What the exercise asks: Your task is to transcribe the data in full.

Stored items:
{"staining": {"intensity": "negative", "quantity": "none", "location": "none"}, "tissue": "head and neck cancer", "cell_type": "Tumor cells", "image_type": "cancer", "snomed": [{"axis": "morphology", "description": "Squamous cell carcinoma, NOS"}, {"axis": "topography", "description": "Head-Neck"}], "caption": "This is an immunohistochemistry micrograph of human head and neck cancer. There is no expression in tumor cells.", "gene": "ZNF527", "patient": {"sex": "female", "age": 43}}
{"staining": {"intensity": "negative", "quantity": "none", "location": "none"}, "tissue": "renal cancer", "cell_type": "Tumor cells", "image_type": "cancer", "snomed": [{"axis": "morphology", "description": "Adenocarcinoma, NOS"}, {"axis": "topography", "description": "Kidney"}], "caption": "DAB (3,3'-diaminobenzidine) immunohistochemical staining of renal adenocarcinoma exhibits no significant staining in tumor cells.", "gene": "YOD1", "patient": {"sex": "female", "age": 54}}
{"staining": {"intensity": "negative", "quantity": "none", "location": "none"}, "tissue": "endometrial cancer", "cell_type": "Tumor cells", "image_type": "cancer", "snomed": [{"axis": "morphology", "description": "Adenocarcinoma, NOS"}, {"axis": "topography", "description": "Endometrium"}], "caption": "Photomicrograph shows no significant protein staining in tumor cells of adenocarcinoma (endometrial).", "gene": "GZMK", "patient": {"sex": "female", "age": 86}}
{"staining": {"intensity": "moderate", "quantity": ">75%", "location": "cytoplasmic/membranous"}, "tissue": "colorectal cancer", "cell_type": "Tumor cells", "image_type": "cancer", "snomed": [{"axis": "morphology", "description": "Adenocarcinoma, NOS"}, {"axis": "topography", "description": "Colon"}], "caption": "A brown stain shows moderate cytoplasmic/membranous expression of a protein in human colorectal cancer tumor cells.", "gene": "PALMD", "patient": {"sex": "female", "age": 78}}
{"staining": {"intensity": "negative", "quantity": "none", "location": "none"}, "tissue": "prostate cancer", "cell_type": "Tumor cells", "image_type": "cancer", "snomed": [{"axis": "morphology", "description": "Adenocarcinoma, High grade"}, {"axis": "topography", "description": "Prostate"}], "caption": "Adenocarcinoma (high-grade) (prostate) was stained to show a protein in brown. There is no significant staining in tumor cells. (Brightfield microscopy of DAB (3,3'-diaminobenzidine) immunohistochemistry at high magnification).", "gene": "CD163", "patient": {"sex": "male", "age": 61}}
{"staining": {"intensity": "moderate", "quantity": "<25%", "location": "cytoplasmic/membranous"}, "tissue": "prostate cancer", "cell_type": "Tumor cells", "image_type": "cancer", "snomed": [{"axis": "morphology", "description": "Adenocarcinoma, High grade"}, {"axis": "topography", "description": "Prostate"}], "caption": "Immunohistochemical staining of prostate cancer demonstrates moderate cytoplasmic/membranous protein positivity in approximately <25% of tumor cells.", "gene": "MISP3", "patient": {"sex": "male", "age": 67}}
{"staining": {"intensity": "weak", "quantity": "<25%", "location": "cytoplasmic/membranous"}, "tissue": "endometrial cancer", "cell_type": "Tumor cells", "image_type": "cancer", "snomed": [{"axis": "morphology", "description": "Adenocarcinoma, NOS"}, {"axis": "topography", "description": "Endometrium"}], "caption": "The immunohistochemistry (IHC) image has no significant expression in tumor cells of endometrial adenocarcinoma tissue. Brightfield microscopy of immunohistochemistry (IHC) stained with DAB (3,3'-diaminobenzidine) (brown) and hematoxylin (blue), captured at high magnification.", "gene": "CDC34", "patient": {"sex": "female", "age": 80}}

Written solution:
{"staining": {"intensity": "negative", "quantity": "none", "location": "none"}, "tissue": "head and neck cancer", "cell_type": "Tumor cells", "image_type": "cancer", "snomed": [{"axis": "morphology", "description": "Squamous cell carcinoma, NOS"}, {"axis": "topography", "description": "Head-Neck"}], "caption": "This is an immunohistochemistry micrograph of human head and neck cancer. There is no expression in tumor cells.", "gene": "ZNF527", "patient": {"sex": "female", "age": 43}}
{"staining": {"intensity": "negative", "quantity": "none", "location": "none"}, "tissue": "renal cancer", "cell_type": "Tumor cells", "image_type": "cancer", "snomed": [{"axis": "morphology", "description": "Adenocarcinoma, NOS"}, {"axis": "topography", "description": "Kidney"}], "caption": "DAB (3,3'-diaminobenzidine) immunohistochemical staining of renal adenocarcinoma exhibits no significant staining in tumor cells.", "gene": "YOD1", "patient": {"sex": "female", "age": 54}}
{"staining": {"intensity": "negative", "quantity": "none", "location": "none"}, "tissue": "endometrial cancer", "cell_type": "Tumor cells", "image_type": "cancer", "snomed": [{"axis": "morphology", "description": "Adenocarcinoma, NOS"}, {"axis": "topography", "description": "Endometrium"}], "caption": "Photomicrograph shows no significant protein staining in tumor cells of adenocarcinoma (endometrial).", "gene": "GZMK", "patient": {"sex": "female", "age": 86}}
{"staining": {"intensity": "moderate", "quantity": ">75%", "location": "cytoplasmic/membranous"}, "tissue": "colorectal cancer", "cell_type": "Tumor cells", "image_type": "cancer", "snomed": [{"axis": "morphology", "description": "Adenocarcinoma, NOS"}, {"axis": "topography", "description": "Colon"}], "caption": "A brown stain shows moderate cytoplasmic/membranous expression of a protein in human colorectal cancer tumor cells.", "gene": "PALMD", "patient": {"sex": "female", "age": 78}}
{"staining": {"intensity": "negative", "quantity": "none", "location": "none"}, "tissue": "prostate cancer", "cell_type": "Tumor cells", "image_type": "cancer", "snomed": [{"axis": "morphology", "description": "Adenocarcinoma, High grade"}, {"axis": "topography", "description": "Prostate"}], "caption": "Adenocarcinoma (high-grade) (prostate) was stained to show a protein in brown. There is no significant staining in tumor cells. (Brightfield microscopy of DAB (3,3'-diaminobenzidine) immunohistochemistry at high magnification).", "gene": "CD163", "patient": {"sex": "male", "age": 61}}
{"staining": {"intensity": "moderate", "quantity": "<25%", "location": "cytoplasmic/membranous"}, "tissue": "prostate cancer", "cell_type": "Tumor cells", "image_type": "cancer", "snomed": [{"axis": "morphology", "description": "Adenocarcinoma, High grade"}, {"axis": "topography", "description": "Prostate"}], "caption": "Immunohistochemical staining of prostate cancer demonstrates moderate cytoplasmic/membranous protein positivity in approximately <25% of tumor cells.", "gene": "MISP3", "patient": {"sex": "male", "age": 67}}
{"staining": {"intensity": "weak", "quantity": "<25%", "location": "cytoplasmic/membranous"}, "tissue": "endometrial cancer", "cell_type": "Tumor cells", "image_type": "cancer", "snomed": [{"axis": "morphology", "description": "Adenocarcinoma, NOS"}, {"axis": "topography", "description": "Endometrium"}], "caption": "The immunohistochemistry (IHC) image has no significant expression in tumor cells of endometrial adenocarcinoma tissue. Brightfield microscopy of immunohistochemistry (IHC) stained with DAB (3,3'-diaminobenzidine) (brown) and hematoxylin (blue), captured at high magnification.", "gene": "CDC34", "patient": {"sex": "female", "age": 80}}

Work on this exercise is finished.